4コア並列で実行すれば、スコアは約4倍になります。
- Raspberry Pi 4B
- arm_freq=1000
- force_turbo=1でCPU周波数を固定
- カーネル ... Linux smpd 4.19.81-v8-smpd #7 SMP PREEMPT aarch64 GNU/Linux
- Xenomai ... 3.1.0-rc3
System Benchmarks Partial Index |
BASELINE |
RESULT |
INDEX |
Dhrystone 2 using register variables |
116700.0 |
29487284.0 |
2526.8 |
Double-Precision Whetstone |
55.0 |
1611.7 |
293.0 |
Execl Throughput |
43.0 |
828.2 |
192.6 |
Pipe Throughput |
12440.0 |
136666.7 |
109.9 |
Pipe-based Context Switching |
4000.0 |
20823.2 |
52.1 |
Process Creation |
126.0 |
1420.3 |
112.7 |
Shell Scripts (1 concurrent) |
42.4 |
733.3 |
172.9 |
System Call Overhead |
15000.0 |
126073.2 |
84.0 |
Pi2/Pi3/Pi4のスコア比較を掲載します。(全て1コアの計測結果です)
- Pi2 ... arm_freq=864、Linux 4.14.52 (32bit)、Xenomai 3.0.7、gcc 8.2.1、v0.9系の最適化オプション
- Pi3 ... arm_freq=1152、Linux 4.14.52 (32bit)、Xenomai 3.0.7、gcc 8.2.1、v0.9系の最適化オプション
- Pi4 ... arm_freq=1000、Linux 4.19.81 (64bit)、Xenomai 3.1.0-rc3、gcc 9.2.0、64bit版向け最適化オプション
System Benchmarks Partial Index |
Pi2 |
Pi3 |
Pi4 |
Dhrystone 2 using register variables (整数演算性能) |
839.4 |
1146.5 |
2526.8 |
Double-Precision Whetstone (浮動小数点演算性能) |
78.1 |
134.2 |
293.0 |
Execl Throughput (プロセス生成性能) |
128.3 |
238.0 |
192.6 |
Pipe Throughput (パイプのスループット) |
179.3 |
295.0 |
109.9 |
Pipe-based Context Switching (パイプのコンテキストスイッチ性能) |
99.4 |
188.3 |
52.1 |
Process Creation (子プロセス生成性能) |
107.4 |
201.1 |
112.7 |
Shell Scripts (シェルスクリプト実行性能) |
171.4 |
382.2 |
172.9 |
System Call Overhead (システムコール性能) |
345.3 |
555.6 |
84.0 |
Pi4はあえてCPU周波数を低く抑えていますが、それでもPi3の2~3倍の性能を持っていることが分かります。

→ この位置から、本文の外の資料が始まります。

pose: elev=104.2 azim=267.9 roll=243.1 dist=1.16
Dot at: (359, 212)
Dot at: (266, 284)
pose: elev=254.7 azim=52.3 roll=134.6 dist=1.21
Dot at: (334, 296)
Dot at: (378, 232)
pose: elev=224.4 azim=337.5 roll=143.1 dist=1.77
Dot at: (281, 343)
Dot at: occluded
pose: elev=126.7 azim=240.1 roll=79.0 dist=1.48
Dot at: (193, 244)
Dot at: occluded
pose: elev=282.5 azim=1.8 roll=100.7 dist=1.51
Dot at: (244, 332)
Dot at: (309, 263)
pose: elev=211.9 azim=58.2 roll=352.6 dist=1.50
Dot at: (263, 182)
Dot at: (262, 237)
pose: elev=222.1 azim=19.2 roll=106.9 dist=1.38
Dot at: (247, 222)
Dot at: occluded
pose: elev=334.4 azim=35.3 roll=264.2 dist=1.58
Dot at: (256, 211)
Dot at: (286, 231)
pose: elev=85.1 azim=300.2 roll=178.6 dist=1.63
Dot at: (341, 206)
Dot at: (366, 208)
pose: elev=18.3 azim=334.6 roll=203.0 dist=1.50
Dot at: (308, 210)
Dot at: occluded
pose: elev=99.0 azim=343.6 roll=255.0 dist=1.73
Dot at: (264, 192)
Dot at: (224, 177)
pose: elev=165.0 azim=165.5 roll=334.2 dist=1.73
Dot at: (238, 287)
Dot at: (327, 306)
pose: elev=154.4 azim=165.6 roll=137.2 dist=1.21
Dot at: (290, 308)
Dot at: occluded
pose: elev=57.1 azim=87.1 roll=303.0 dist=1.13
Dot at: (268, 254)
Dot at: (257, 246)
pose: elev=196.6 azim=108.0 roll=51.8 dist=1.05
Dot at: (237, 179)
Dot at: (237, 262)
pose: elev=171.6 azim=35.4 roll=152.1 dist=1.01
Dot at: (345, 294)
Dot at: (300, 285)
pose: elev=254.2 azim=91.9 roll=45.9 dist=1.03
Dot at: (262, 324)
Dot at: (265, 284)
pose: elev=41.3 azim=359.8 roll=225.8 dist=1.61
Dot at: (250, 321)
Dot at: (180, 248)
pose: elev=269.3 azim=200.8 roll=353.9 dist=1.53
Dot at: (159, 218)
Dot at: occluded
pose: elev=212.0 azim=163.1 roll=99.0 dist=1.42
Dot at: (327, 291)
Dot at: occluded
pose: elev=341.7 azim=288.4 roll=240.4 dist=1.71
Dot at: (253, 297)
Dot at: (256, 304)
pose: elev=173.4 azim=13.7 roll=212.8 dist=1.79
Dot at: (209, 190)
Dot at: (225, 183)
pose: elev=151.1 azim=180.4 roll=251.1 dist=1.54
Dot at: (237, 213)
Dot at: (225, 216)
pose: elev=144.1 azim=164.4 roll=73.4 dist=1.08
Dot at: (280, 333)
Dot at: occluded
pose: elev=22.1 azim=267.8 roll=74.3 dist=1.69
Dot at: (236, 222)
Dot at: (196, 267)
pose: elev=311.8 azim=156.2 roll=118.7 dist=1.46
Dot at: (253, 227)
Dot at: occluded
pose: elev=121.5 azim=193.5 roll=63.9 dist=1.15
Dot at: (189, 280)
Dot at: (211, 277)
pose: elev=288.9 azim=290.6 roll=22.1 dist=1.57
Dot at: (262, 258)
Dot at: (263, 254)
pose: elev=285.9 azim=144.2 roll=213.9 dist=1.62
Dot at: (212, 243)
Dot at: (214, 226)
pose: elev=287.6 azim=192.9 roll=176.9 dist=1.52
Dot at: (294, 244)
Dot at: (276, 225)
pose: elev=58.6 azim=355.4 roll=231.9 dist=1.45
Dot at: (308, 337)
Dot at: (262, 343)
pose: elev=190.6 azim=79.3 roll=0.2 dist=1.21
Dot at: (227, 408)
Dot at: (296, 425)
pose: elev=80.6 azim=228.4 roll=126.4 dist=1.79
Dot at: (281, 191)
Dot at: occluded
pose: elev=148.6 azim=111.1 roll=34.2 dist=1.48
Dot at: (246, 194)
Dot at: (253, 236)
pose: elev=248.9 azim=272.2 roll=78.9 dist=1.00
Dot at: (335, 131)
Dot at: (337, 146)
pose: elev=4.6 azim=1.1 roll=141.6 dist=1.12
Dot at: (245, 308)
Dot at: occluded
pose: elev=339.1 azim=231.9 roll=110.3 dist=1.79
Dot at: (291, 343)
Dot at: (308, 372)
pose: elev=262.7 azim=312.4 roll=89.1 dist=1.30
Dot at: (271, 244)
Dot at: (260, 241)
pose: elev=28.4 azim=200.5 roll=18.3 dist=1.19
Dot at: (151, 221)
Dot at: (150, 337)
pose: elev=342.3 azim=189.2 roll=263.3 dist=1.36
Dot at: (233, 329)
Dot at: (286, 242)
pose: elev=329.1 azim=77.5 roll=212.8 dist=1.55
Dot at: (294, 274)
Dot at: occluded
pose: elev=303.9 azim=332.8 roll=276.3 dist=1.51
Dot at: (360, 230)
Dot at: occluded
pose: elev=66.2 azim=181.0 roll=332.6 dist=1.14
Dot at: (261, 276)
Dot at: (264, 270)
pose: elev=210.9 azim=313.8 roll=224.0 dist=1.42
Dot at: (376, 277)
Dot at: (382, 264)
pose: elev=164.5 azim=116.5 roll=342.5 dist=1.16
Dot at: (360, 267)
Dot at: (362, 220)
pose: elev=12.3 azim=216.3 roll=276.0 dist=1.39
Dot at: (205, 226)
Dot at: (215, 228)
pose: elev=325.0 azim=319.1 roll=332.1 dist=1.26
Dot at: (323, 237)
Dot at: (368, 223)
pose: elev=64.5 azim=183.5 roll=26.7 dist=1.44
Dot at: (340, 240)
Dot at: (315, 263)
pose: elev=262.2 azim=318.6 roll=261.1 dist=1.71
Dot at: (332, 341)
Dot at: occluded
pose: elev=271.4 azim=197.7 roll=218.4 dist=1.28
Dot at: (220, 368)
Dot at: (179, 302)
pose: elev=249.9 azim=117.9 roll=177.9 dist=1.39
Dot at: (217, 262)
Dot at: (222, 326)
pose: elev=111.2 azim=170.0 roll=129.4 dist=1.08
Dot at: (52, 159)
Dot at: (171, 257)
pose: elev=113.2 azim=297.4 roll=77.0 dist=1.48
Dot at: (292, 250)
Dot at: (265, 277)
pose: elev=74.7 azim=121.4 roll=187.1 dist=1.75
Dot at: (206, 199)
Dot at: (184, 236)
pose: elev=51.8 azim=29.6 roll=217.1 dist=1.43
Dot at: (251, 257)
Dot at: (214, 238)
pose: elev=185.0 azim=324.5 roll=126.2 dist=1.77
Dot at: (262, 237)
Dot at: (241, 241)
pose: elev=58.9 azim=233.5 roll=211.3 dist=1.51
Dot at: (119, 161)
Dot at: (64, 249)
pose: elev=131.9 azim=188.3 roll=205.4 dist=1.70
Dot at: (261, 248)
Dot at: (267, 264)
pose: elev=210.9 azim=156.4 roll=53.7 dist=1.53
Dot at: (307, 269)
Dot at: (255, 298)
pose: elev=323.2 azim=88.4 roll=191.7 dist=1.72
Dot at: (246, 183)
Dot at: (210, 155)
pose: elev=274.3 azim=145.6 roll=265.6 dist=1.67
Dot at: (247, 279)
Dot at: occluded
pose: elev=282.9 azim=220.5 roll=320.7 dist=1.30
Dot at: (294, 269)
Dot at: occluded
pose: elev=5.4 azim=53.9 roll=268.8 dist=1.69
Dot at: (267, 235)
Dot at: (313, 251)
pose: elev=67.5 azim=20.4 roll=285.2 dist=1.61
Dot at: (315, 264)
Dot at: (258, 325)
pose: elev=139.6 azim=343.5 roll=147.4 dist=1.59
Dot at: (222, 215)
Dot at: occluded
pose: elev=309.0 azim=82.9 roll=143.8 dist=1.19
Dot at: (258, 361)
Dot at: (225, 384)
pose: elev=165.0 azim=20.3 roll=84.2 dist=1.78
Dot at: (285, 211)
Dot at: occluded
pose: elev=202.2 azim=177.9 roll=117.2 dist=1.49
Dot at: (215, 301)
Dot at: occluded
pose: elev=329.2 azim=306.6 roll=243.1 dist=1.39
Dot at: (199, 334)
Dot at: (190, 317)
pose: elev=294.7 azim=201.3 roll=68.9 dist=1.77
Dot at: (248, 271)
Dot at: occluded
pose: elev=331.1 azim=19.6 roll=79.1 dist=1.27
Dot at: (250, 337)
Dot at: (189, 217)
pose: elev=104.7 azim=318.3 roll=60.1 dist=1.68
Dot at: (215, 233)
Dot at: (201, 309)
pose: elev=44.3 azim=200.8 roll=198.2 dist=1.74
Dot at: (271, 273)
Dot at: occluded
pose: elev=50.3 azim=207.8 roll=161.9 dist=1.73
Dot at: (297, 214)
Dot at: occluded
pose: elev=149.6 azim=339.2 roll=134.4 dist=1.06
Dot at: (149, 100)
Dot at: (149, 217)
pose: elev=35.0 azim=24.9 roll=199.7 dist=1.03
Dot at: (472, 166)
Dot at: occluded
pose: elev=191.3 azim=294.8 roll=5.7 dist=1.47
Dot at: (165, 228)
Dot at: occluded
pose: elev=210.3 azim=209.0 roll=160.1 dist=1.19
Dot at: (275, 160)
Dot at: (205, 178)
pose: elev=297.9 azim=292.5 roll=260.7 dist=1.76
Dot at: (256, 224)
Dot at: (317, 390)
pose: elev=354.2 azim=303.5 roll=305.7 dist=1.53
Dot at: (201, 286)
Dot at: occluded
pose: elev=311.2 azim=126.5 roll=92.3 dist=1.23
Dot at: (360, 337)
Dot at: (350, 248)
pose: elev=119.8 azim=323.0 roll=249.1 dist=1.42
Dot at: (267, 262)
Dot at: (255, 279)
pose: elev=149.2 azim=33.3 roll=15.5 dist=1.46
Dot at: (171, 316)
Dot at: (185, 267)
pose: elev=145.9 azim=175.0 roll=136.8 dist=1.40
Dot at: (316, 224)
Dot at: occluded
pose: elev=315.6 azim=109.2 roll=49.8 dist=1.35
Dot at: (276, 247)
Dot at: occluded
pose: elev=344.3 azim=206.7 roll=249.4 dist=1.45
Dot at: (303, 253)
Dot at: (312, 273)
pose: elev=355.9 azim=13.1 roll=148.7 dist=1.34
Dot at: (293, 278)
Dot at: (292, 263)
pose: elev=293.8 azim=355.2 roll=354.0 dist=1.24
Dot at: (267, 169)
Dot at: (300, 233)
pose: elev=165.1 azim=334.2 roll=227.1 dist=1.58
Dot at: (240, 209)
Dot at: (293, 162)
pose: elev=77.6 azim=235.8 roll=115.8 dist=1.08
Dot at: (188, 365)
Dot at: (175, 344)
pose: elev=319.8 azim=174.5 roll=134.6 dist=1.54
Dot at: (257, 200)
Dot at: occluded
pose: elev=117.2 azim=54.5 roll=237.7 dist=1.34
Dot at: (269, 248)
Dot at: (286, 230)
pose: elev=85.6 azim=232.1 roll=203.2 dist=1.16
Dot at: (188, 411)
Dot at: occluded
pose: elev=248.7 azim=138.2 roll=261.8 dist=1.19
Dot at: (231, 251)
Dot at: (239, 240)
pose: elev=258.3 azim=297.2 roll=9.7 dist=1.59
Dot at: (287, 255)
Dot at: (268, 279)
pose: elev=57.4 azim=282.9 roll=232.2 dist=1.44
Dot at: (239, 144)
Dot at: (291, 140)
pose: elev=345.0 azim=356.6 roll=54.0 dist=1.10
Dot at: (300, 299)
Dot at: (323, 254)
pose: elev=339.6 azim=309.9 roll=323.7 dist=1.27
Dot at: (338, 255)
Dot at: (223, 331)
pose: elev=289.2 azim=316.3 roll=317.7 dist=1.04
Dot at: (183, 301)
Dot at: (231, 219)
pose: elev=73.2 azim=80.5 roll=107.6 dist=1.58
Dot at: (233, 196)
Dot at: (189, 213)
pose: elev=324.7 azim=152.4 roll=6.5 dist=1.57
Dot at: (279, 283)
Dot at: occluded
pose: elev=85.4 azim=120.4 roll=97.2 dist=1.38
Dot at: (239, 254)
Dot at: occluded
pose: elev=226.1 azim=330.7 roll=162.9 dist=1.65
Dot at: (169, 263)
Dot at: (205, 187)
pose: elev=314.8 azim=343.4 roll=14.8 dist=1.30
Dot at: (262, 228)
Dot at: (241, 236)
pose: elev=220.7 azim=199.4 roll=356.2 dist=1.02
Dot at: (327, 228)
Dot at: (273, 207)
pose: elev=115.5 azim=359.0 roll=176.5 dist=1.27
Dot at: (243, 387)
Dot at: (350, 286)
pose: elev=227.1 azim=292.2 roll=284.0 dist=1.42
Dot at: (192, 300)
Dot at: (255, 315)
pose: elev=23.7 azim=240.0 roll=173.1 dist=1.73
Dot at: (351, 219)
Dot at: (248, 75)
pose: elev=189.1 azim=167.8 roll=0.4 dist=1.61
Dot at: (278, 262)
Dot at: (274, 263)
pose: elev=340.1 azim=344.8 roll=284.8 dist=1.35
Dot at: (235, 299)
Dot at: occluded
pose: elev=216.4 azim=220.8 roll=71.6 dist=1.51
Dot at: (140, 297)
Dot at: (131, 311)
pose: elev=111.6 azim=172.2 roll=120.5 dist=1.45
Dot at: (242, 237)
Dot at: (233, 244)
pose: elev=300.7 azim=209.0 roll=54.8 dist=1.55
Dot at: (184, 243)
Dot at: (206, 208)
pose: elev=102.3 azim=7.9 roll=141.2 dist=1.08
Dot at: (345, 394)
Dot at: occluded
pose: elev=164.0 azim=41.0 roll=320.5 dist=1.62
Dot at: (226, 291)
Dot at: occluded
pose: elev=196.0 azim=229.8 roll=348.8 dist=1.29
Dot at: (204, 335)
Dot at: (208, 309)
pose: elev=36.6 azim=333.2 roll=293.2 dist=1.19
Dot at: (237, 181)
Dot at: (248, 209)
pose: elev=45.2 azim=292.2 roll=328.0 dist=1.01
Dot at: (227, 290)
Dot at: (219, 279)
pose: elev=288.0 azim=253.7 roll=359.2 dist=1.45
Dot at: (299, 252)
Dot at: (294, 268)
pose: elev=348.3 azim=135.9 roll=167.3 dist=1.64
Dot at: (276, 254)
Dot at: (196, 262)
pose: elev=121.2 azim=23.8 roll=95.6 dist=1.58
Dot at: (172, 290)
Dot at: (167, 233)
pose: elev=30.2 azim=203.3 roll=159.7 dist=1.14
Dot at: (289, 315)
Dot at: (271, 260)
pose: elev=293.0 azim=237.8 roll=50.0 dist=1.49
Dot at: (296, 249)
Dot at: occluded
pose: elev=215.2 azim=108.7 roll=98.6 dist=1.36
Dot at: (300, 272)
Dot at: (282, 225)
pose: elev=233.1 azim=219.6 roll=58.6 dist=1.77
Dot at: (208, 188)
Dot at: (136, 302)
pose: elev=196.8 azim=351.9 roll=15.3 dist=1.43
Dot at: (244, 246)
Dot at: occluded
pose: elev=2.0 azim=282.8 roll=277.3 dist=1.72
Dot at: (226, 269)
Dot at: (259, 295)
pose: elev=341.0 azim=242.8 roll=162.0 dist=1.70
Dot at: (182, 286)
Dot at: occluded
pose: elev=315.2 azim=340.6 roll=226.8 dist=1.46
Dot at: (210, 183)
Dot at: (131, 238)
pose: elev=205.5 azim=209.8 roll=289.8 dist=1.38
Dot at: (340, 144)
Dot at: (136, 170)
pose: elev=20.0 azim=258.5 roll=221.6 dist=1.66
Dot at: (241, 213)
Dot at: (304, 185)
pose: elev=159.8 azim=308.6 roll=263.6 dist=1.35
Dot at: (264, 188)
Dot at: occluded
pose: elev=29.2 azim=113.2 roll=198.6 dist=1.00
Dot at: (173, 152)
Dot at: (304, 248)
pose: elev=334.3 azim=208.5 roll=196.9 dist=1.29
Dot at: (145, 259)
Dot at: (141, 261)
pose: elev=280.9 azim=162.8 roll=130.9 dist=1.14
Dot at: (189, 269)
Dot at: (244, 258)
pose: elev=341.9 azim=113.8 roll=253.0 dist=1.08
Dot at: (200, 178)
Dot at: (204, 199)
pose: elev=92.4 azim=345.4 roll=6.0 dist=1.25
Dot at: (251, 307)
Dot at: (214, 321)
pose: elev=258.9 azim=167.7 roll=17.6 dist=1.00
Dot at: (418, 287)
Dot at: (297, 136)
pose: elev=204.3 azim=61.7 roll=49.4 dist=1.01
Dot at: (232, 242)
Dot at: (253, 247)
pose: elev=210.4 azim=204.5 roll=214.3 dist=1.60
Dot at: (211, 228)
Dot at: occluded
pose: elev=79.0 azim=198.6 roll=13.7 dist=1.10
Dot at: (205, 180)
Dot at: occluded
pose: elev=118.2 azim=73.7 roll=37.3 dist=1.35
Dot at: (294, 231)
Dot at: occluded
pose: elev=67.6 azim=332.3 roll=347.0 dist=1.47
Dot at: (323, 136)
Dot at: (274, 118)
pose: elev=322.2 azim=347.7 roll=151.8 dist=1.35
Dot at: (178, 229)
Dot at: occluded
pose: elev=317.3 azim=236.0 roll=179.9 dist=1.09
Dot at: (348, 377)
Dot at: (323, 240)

これは、メモリがLPDDR2からLPDDR4になり帯域が向上したことやCPUキャッシュの増強など、メモリ性能の向上によるものだと思います。
そして、メモリアクセス処理の高速化はレイテンシの向上(ひいては音質向上)に相関しますので、Pi4版の音質には大いに期待できるものと思います。
一方で、プロセス生成、パイプ、システムコール呼び出しなど、カーネルの機能については、smpd v0.9系の性能には遠く及びません。
現時点ではPi4版のカーネルはXenomaiパッチを適用しただけのノーマル仕様ですが、v0.6系で行ったようなカーネルソースの最適化を進めていけば、改善がみられるだろうと思います。
smpdのカーネルは、音楽再生時に取得したプロファイルデータを元にカーネルのソースをすべて点検し、ホットスポットとなっている1000ファイル以上のソースに手作業でパッチをあて高速化を図っています。